Questions:
1. In the cable railing thread, reproduce the passage from "But I mostly" to "Your thoughts Glen?" word for word.
2. Pick up the forum thread on cable railing after its final post and continue it.

Text for analysis:
===
# Cable railing



## Rick18071 (Jun 25, 2020)

In the past I have inspected railings on decks that have horizontal cables. When  I inspected them the cables were tight every 3" o. c. so i could not spread them more than 4". I liked the look so when I recently rebuilt my deck I made a cable railing with a kit. I had to buy a hydraulic crimper to crimp the cable to right and left hand threaded bolts that just screw into the 4x4's. The cable started sagging after a few days and I had to tighten them up. This is still going on and I am running out of threads on the bolts to tighten the cable. How can we allow this type of railing if it doesn't stay tight to keep a less than 4" opening?


----------



## e hilton (Jun 25, 2020)

Rather than screw the fittings into the posts, drill a clearance hole, put the fitting on the far side, and tighten the cable.  That way when the post dries and the wood shrinks, the screw threads won’t pull loose.


----------



## Rick18071 (Jun 26, 2020)

e hilton said:


> Rather than screw the fittings into the posts, drill a clearance hole, put the fitting on the far side, and tighten the cable.  That way when the post dries and the wood shrinks, the screw threads won’t pull loose.



I'm not worrying about the cable to tight but rather too loose.
This is the hardware I'm using:




The cable seems to keep stretching.
I would like to hear from Glen, our deck expert about this. Can we approve a cable railing  system if the cables keep stretching after the inspection and causing to have more then 4" between them?


----------



## e hilton (Jun 26, 2020)

I understood what you were saying.  Im trying to evaluate why the cable is getting slack.  
1 cable stretches.  Not likely.  
2 anchors pulling loose from posts.  Possible, you’re using threads into wood and putting a lot of tension on them. 
3 cables pulling out of swaged fittings.  Also possible, if the fittings weren’t properly installed.  Were the crimp dies the correct size for the fittings?   
4 corner posts are leaning in because they were not anchored properly.  Highly unlikely on this deck.


----------



## mtlogcabin (Jun 26, 2020)

all cables will stretch

https://www.loosco.com/resource-library/technical-information/cable-wire-rope-stretch/


----------



## e hilton (Jun 26, 2020)

mtlogcabin said:


> all cables will stretch
> /


They do.  But the stretch us ... depending on several factors ... about 3/4 of 1%.  So assume a 20 ft run of cable ... 240 inches ... so maybe 2” of stretch.   Once it has stretched, might be time to cut off one end and reswage.


----------



## Rick18071 (Jun 29, 2020)

I put a mark on the cable at the crimp and the crimp is holding. 2 days ago I cut off one of the crimp/bolt on a 40' railing on one side. It took of 2" of cable off and used a new crimp/bolt on the same cable and tighten it good. Today it's lose again. I wonder how many of these bolts I will need to go through until it stays tight. 

But I mostly posted this because I never went back to the decks with cable railings after I inspected and I did not know they would stretch. Maybe the code should not allow them. The cables needs to stay tight to keep the opening less than 4".

Your thoughts Glen?


----------



## north star (Jun 30, 2020)

*@ * @ * @*

Some Links in the industry:

*http://www.aluminumrailing.com/commercial/cable-railing-systems/*

*https://atlantisrail.com/*
*
http://www.cablerailings.com/cables-fittings-directory.html*

*https://inlinedesign.com/cable-railings/*

*@ * @ * @*


----------



## steveray (Jun 30, 2020)

Kinda the same thing when people don't maintain their wood decks...Our is but a snapshot in time....
===
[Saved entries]
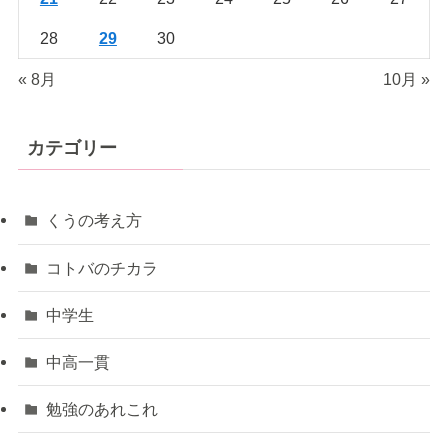
28
29
30
« 8月
10月 »
カテゴリー
くうの考え方
コトバのチカラ
中学生
中高一貫
勉強のあれこれ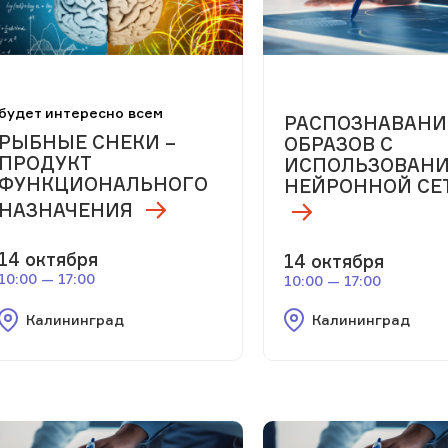
будет интересно всем
РАСПОЗНАВАНИ
РЫБНЫЕ СНЕКИ –
ОБРАЗОВ С
ПРОДУКТ
ИСПОЛЬЗОВАН
ФУНКЦИОНАЛЬНОГО
НЕЙРОННОЙ СЕ
НАЗНАЧЕНИЯ
14 октября
14 октября
10:00 — 17:00
10:00 — 17:00
Калининград
Калининград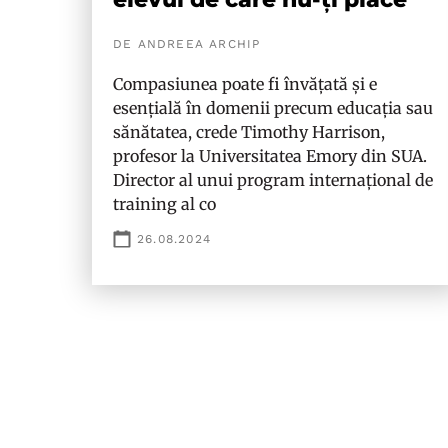
DE ANDREEA ARCHIP
Compasiunea poate fi învățată și e
esențială în domenii precum educația sau
sănătatea, crede Timothy Harrison,
profesor la Universitatea Emory din SUA.
Director al unui program internațional de
training al co
26.08.2024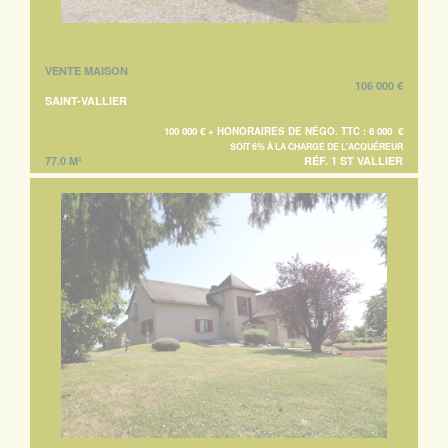
VENTE MAISON
106 000 €
SAINT-VALLIER
100 000 € + HONORAIRES DE NÉGO. TTC : 6 000 €
SOIT 6% À LA CHARGE DE L'ACQUÉREUR
77.0 M²
RÉF. 1 ST VALLIER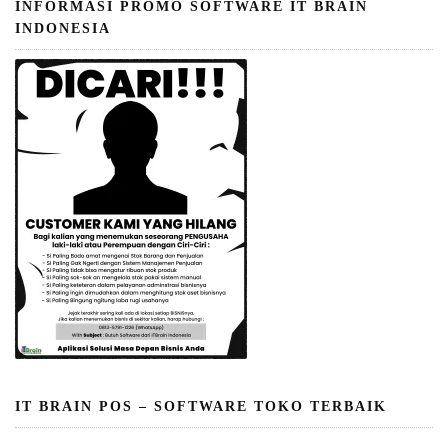
INFORMASI PROMO SOFTWARE IT BRAIN
INDONESIA
IT BRAIN POS – SOFTWARE TOKO TERBAIK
===
Replies:
1.
But I mostly posted this because I never went back to the decks with cable railings after I inspected and I did not know they would stretch. Maybe the code should not allow them. The cables needs to stay tight to keep the opening less than 4".

Your thoughts Glen?

2.
----------



## tbz (Jul 1, 2020)

Rick18071 said:


> I put a mark on the cable at the crimp and the crimp is holding. 2 days ago I cut off one of the crimp/bolt on a 40' railing on one side. It took of 2" of cable off and used a new crimp/bolt on the same cable and tighten it good. Today it's loose again. I wonder how many of these bolts I will need to go through until it stays tight.
> 
> But I mostly posted this because I never went back to the decks with cable railings after I inspected and I did not know they would stretch. Maybe the code should not allow them. The cables needs to stay tight to keep the opening less than 4".
> 
> Your thoughts Glen?



Evening Rick,
1st off not all cables are the same and nor are the fittings. 
I strongly recommend either using materials from one of these 2 companies.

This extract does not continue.